– Англия потеряет прежнее значение. По бокам материка встанут Франция и Россия, а в центре мы, может быть, позволим чуточку расшириться Пруссии за счет Австрии.
Горчаков дал понять, что переговоры окончены. В поезде он до поздней ночи беседовал с Александром II:
– Они мажут нас по губам Галицией, а в уничтожении Парижского трактата сулят лишь эвентуальную поддержку. При таких условиях нельзя вести точный учет разумной политики.
– Что вы предлагаете? Рвать с Францией?
– Ни в коем случае, – убеждал Горчаков. – Отказаться от союза с Францией – значит, толкнуть ее обратно в объятия Англии. Наполеон Третий замышляет войну к весне следующего года. О сударь! У нас еще немало времени подумать.
– Не забывайте, что я жажду отмщения Австрии.
– Я удовлетворю ваши чувства, совпадающие с моими. Нейтралитет не будет пассивен: мы поддержим его боевым корпусом у самых границ Галиции.
Внутренние дела – душевные
В одном старинном альбоме читаю: «Сегодня на Невском со мною встретился поэт Федор Иванович Тютчев. В большом шерстяном платке, яко в ризе. Шел в глубокой задумчивости, что-то шептал и качал в такт головою. Вероятно, творил…»
Тютчев! Я иногда теряюсь перед этой загадкой. Какая мучительная раздвоенность в страсти к женщинам, между поэзией и политикой. Где муж и где любовник? Где поэт и где политик? Разделяющая грань отсутствует.
Тютчев писал стихи лишь по случаю, на клочках бумаги, разбрасывая их где попало. Зато политика заполонила его душу целиком.
Федор Иванович навестил семью, где его ожидало холодное отчуждение взрослых детей. Дочери он сказал:
– Аня, хоть ты… сжалься, побудь со мною.
В дедовских шандалах колебались огни свечей. Сбоку он глянул на тонкий профиль дочери, помешал угли в камине.
– Итак, – начал он, глядя на синие угарные огни, – одно поколение, словно волна на волну, набегает на другое, совсем не зная друг друга. Ты не знала своего деда, а я не знал своего. Дед помнил Кунерсдорф, я запомнил Бородино, а для тебя вехою жизни стал Севастополь… Ты и меня не знаешь, Анечка! Мы – два мира. Тот, в котором живешь ты, уже не принадлежит мне. А ведь и я был молод, как ты…
Он замолк. Дочь поправила на нем плед.
– Папа, пойди к маме. Она тебя очень любит.
Да! В этом-то и было несчастье поэта: все женщины любили его и всё ему прощали. Страсть увядающего отца к молоденькой Денисьевой была непонятна. Но общество не осуждало Тютчева – оно строго (очень строго!) судило Лелю Денисьеву.
Федор Иванович прошел на половину жены.
Эрнестина Федоровна бросала в огонь старые письма. Те самые, которые писал он ей. О любви своей.
– Я тебе не помешаю? – тихо спросил он.
– Ты ведь никогда не мешал мне…
Он смотрел, как его письма корчатся в пламени:
Тютчев (на коленях!) поцеловал край ее платья:
– Прости… Каким мелким и жалким чувствую я себя рядом с тобою. Даже если б ты любила меня еще во много раз меньше, все равно я был бы недостоин даже крупицы твоей любви.

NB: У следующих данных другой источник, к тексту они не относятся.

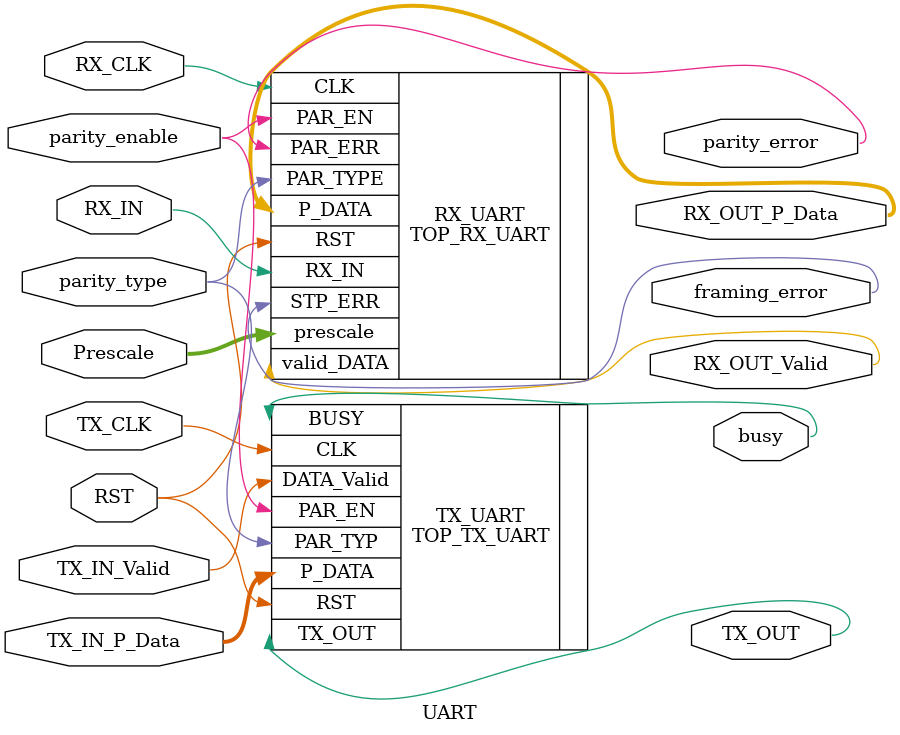
<source format=v>

module UART   (
input wire			 RST,
input wire			 TX_CLK,
input wire			 RX_CLK,
input wire			 parity_enable,
input wire			 parity_type,
input wire	 [5:0]   Prescale,
input wire 				RX_IN,
input wire [7:0]  	TX_IN_P_Data,
input wire 			TX_IN_Valid,


output wire [7:0]   RX_OUT_P_Data  ,          
output wire 		RX_OUT_Valid   ,           
output wire 		TX_OUT,
output wire 		busy,
output wire 		parity_error,
output wire 		framing_error      
);







TOP_TX_UART	TX_UART(
.P_DATA(TX_IN_P_Data),
.DATA_Valid(TX_IN_Valid),
.PAR_EN(parity_enable),
.PAR_TYP(parity_type),
.RST(RST),
.CLK(TX_CLK),
.TX_OUT(TX_OUT),
.BUSY(busy)


);






TOP_RX_UART RX_UART (
.RX_IN(RX_IN),
.prescale(Prescale),
.PAR_EN(parity_enable),
.PAR_TYPE(parity_type),
.CLK(RX_CLK),
.RST(RST),
.valid_DATA(RX_OUT_Valid),
.P_DATA(RX_OUT_P_Data),
.PAR_ERR(parity_error),
.STP_ERR(framing_error)





);
endmodule
</source>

– В том-то и дело, Федор, что я слишком тебя люблю… Прости и ты меня, Федор.
– За что?
– Ах, все равно! За что-нибудь и ты прости…

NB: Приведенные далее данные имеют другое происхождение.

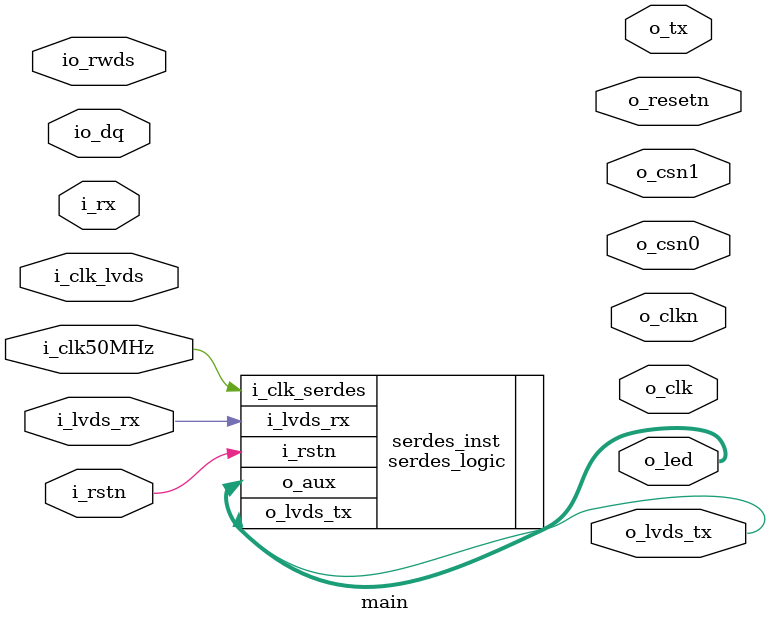
<source format=sv>
/************ This is top file **************/
module main
(
   //Clock / reset
   input  logic i_clk50MHz,
	input  logic i_rstn, // Reset
	
	//LED ports
	output logic [3:0]  o_led,
	
	//HyperRAM IO & external bus to get access to a Hyper RAM (must have LVCMOS)
	output logic		  o_csn0,   // a Hyper RAM chip select
	output logic        o_clk,    // CLOCK:  this is a positive clock pin for a Hyper RAM
	output logic        o_clkn,   // CLOCK#: this is a negative clock pin for a Hyper RAM
	inout			 [7:0]  io_dq,    // 8-bit's INOUT data receiving/transmitting to or from a Hyper RAM
	inout     			  io_rwds,  // an INOUT RWDS signal
	output logic        o_resetn, // output reset signal launching to a Hyper RAM
	output logic        o_csn1,      // a Hyper FLASH chip select
	
	// Kbus interface
	output logic [1:0] o_tx, // tx
	input logic  [1:0] i_rx,  // rx
	
	// lvds interface
	input i_clk_lvds,
	output logic o_lvds_tx,
	input i_lvds_rx
);



//************************************* lvds peryphery **************************************************/

/*
wire core_rst_p;
assign core_rst_p = !i_rstn;

wire core_clk;
assign core_clk = i_clk50MHz;

wire [2:0] lvds_clks;
wire lvds_locked;
wire lvds_locked_n;
assign lvds_locked_n = !lvds_locked;

lvds_pll lvds_pll_inst (
	.areset(core_rst_p),
	.inclk0(core_clk),
	.c0(lvds_clks[0]),
	.c1(lvds_clks[1]),
	.c2(lvds_clks[2]),
	.locked(lvds_locked)
);


logic [9:0] lvds_tx_in;
lvds_tx lvds_tx_inst (
	.tx_data_reset(lvds_locked_n),
	.tx_in(lvds_tx_in),
	.tx_inclock(lvds_clks[0]),
	.tx_syncclock(lvds_clks[2]),
	.tx_out(o_lvds_tx)
);


logic [9:0] lvds_rx_out;
lvds_rx lvds_rx_inst(
	.rx_data_reset(lvds_locked_n),
	.rx_in(i_lvds_rx),
	.rx_inclock(lvds_clks[0]),
	.rx_out(lvds_rx_out)
);

logic [9:0] lvds_rx_out_reg;
always_ff @(posedge lvds_clks[2], negedge i_rstn) begin 
	if(!i_rstn) begin 
		lvds_rx_out_reg <= '0;
	end else begin
		lvds_rx_out_reg <= lvds_rx_out;
	end
end


//********************************************************************
logic [31:0] counter;
always_ff @(posedge lvds_clks[2], negedge i_rstn) begin 
	if(!i_rstn) begin 
		counter <= '0;
		o_led <= '0;
		//o_lvds_tx <= '0;
		//o_lvds_rx <= '1;
		lvds_tx_in <= 10'b1010101001;
	end else begin
		counter <= counter + 32'd1;
		
		if(counter == 32'd1_000_00) begin
			counter 	<= '0;
			
			//o_lvds_tx <= !o_lvds_tx;
			//o_lvds_rx <= !o_lvds_rx;
			
			
			if(lvds_rx_out_reg == lvds_tx_in) begin
				o_led 	<= o_led + 1;
			end
			
			
		end
	end
end


//assign o_led[0] = lvds_clks[2];
//assign lvds_tx_in = 10'b1010101001;
*/

//-------------------------------------------------------------------------------------

serdes_logic serdes_inst
(
	.i_clk_serdes(i_clk50MHz),
	.i_rstn(i_rstn),
	
	.o_lvds_tx(o_lvds_tx),
	.i_lvds_rx(i_lvds_rx),
	.o_aux(o_led)
);


endmodule
/**************************************************************************/

</source>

Грустный, он побрел ночевать к Леле Денисьевой. На улице пурга взметывала за его спиною старенький пледик, совсем не похожий на романтический плащ Дон-Жуана. Он спотыкался.

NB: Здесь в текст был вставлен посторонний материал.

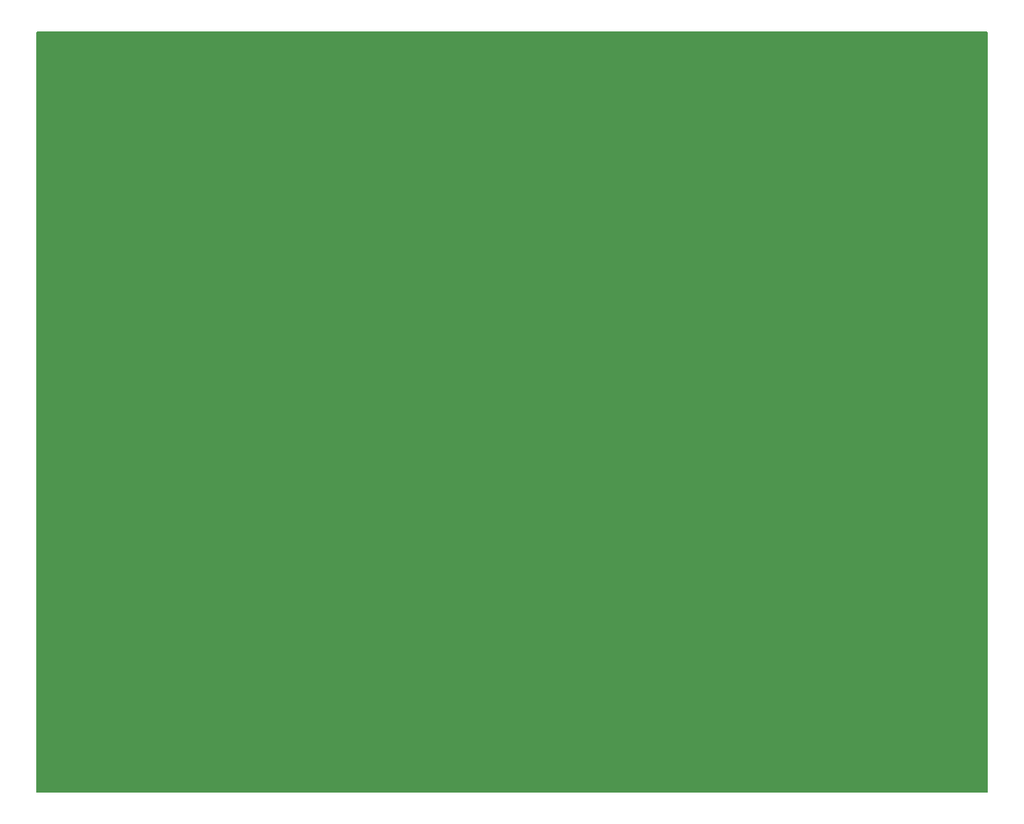
<source format=gbs>
G04 #@! TF.GenerationSoftware,KiCad,Pcbnew,8.0.1*
G04 #@! TF.CreationDate,2024-04-29T11:20:42+02:00*
G04 #@! TF.ProjectId,MUNIN 100,4d554e49-4e20-4313-9030-2e6b69636164,0*
G04 #@! TF.SameCoordinates,Original*
G04 #@! TF.FileFunction,Soldermask,Bot*
G04 #@! TF.FilePolarity,Negative*
%FSLAX46Y46*%
G04 Gerber Fmt 4.6, Leading zero omitted, Abs format (unit mm)*
G04 Created by KiCad (PCBNEW 8.0.1) date 2024-04-29 11:20:42*
%MOMM*%
%LPD*%
G01*
G04 APERTURE LIST*
G04 Aperture macros list*
%AMRoundRect*
0 Rectangle with rounded corners*
0 $1 Rounding radius*
0 $2 $3 $4 $5 $6 $7 $8 $9 X,Y pos of 4 corners*
0 Add a 4 corners polygon primitive as box body*
4,1,4,$2,$3,$4,$5,$6,$7,$8,$9,$2,$3,0*
0 Add four circle primitives for the rounded corners*
1,1,$1+$1,$2,$3*
1,1,$1+$1,$4,$5*
1,1,$1+$1,$6,$7*
1,1,$1+$1,$8,$9*
0 Add four rect primitives between the rounded corners*
20,1,$1+$1,$2,$3,$4,$5,0*
20,1,$1+$1,$4,$5,$6,$7,0*
20,1,$1+$1,$6,$7,$8,$9,0*
20,1,$1+$1,$8,$9,$2,$3,0*%
%AMRotRect*
0 Rectangle, with rotation*
0 The origin of the aperture is its center*
0 $1 length*
0 $2 width*
0 $3 Rotation angle, in degrees counterclockwise*
0 Add horizontal line*
21,1,$1,$2,0,0,$3*%
G04 Aperture macros list end*
%ADD10C,6.000000*%
%ADD11R,1.905000X4.000000*%
%ADD12RotRect,1.905000X4.000000X181.300000*%
%ADD13C,0.800000*%
%ADD14C,6.400000*%
%ADD15C,1.998980*%
%ADD16C,2.499360*%
%ADD17C,2.300000*%
%ADD18RoundRect,0.250000X0.620000X0.845000X-0.620000X0.845000X-0.620000X-0.845000X0.620000X-0.845000X0*%
%ADD19O,1.740000X2.190000*%
G04 APERTURE END LIST*
D10*
X82500000Y-124792500D03*
D11*
X85040000Y-108132500D03*
D12*
X82500000Y-108132500D03*
D11*
X79960000Y-108132500D03*
D13*
X135902944Y-148000000D03*
X136605888Y-146302944D03*
X136605888Y-149697056D03*
X138302944Y-145600000D03*
D14*
X138302944Y-148000000D03*
D13*
X138302944Y-150400000D03*
X140000000Y-146302944D03*
X140000000Y-149697056D03*
X140702944Y-148000000D03*
D15*
X140000000Y-110000000D03*
D16*
X142540000Y-112540000D03*
X142540000Y-107460000D03*
X137460000Y-112540000D03*
X137460000Y-107460000D03*
D17*
X123000000Y-150080000D03*
X125540000Y-150080000D03*
X128080000Y-150080000D03*
X123000000Y-145000000D03*
X125540000Y-145000000D03*
X128080000Y-145000000D03*
D18*
X86025000Y-144250000D03*
D19*
X83485000Y-144250000D03*
X80945000Y-144250000D03*
D13*
X48600000Y-148000000D03*
X49302944Y-146302944D03*
X49302944Y-149697056D03*
X51000000Y-145600000D03*
D14*
X51000000Y-148000000D03*
D13*
X51000000Y-150400000D03*
X52697056Y-146302944D03*
X52697056Y-149697056D03*
X53400000Y-148000000D03*
D10*
X82600000Y-82707500D03*
D11*
X80060000Y-99367500D03*
X82600000Y-99367500D03*
X85140000Y-99367500D03*
D17*
X99800000Y-145020000D03*
X97260000Y-145020000D03*
X94720000Y-145020000D03*
X99800000Y-150100000D03*
X97260000Y-150100000D03*
X94720000Y-150100000D03*
D13*
X48600000Y-81000000D03*
X49302944Y-79302944D03*
X49302944Y-82697056D03*
X51000000Y-78600000D03*
D14*
X51000000Y-81000000D03*
D13*
X51000000Y-83400000D03*
X52697056Y-79302944D03*
X52697056Y-82697056D03*
X53400000Y-81000000D03*
X135902944Y-81000000D03*
X136605888Y-79302944D03*
X136605888Y-82697056D03*
X138302944Y-78600000D03*
D14*
X138302944Y-81000000D03*
D13*
X138302944Y-83400000D03*
X140000000Y-79302944D03*
X140000000Y-82697056D03*
X140702944Y-81000000D03*
D15*
X49500000Y-101000000D03*
D16*
X46960000Y-98460000D03*
X46960000Y-103540000D03*
X52040000Y-98460000D03*
X52040000Y-103540000D03*
G36*
X144943039Y-75019685D02*
G01*
X144988794Y-75072489D01*
X145000000Y-75124000D01*
X145000000Y-154876000D01*
X144980315Y-154943039D01*
X144927511Y-154988794D01*
X144876000Y-155000000D01*
X45124000Y-155000000D01*
X45056961Y-154980315D01*
X45011206Y-154927511D01*
X45000000Y-154876000D01*
X45000000Y-75124000D01*
X45019685Y-75056961D01*
X45072489Y-75011206D01*
X45124000Y-75000000D01*
X144876000Y-75000000D01*
X144943039Y-75019685D01*
G37*
M02*

</source>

Леля сидела перед зеркалом, две свечи по бокам освещали ее лицо, он подошел к ней сзади, она не обернулась, продолжая смотреть в глубину, отражавшую печальные глаза обоих.
– Я больше так не могу, – сказала она. – Мои дети носят твою фамилию, а я, всеми презренная, должна помереть Денисьевой…
Тютчев смотрел в зеркало, где горели ее глаза.